Records Block Start

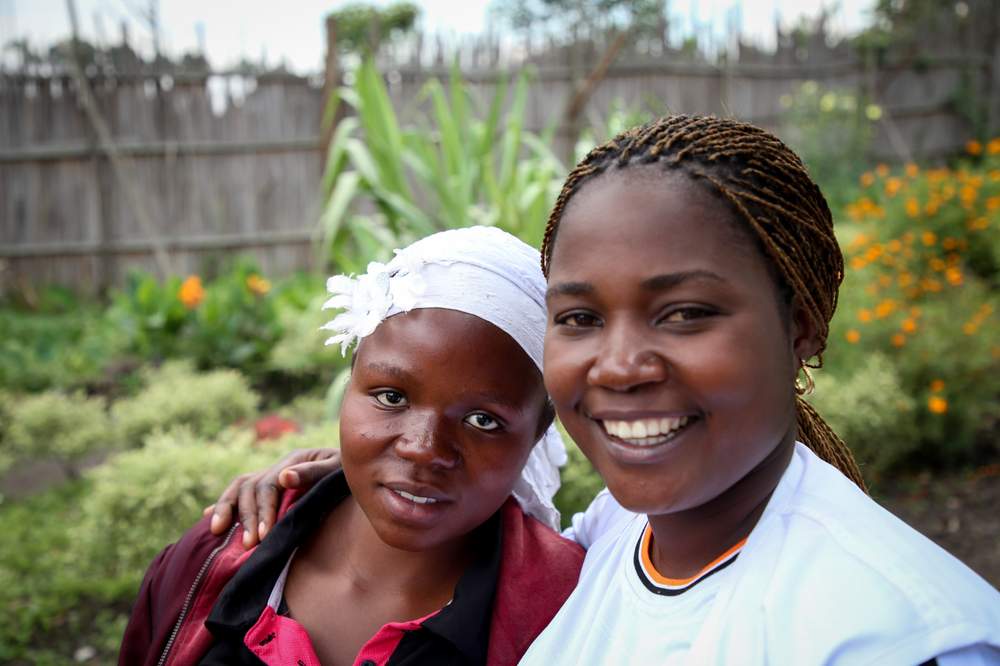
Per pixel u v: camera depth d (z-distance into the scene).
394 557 1.09
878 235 5.37
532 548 1.12
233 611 1.08
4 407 4.60
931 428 3.88
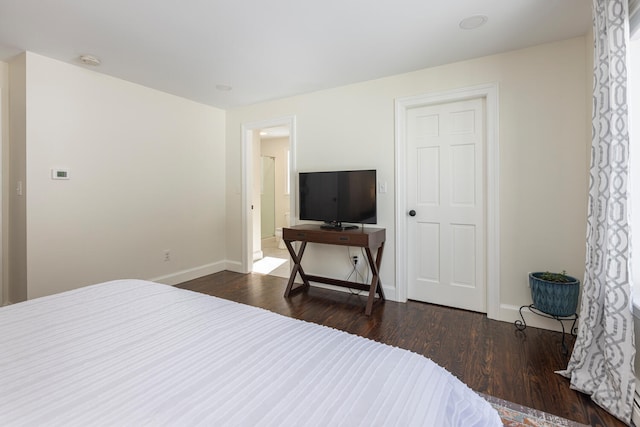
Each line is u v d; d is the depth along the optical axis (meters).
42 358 0.86
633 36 1.56
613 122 1.48
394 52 2.49
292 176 3.62
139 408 0.65
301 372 0.79
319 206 3.26
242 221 4.12
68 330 1.04
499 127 2.53
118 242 3.09
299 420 0.62
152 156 3.38
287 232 3.15
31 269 2.51
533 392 1.65
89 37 2.26
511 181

Records Block End

→ Exercise instructions
Tally up the lines above containing "depth"; the number is the full answer.

→ Exercise answer
2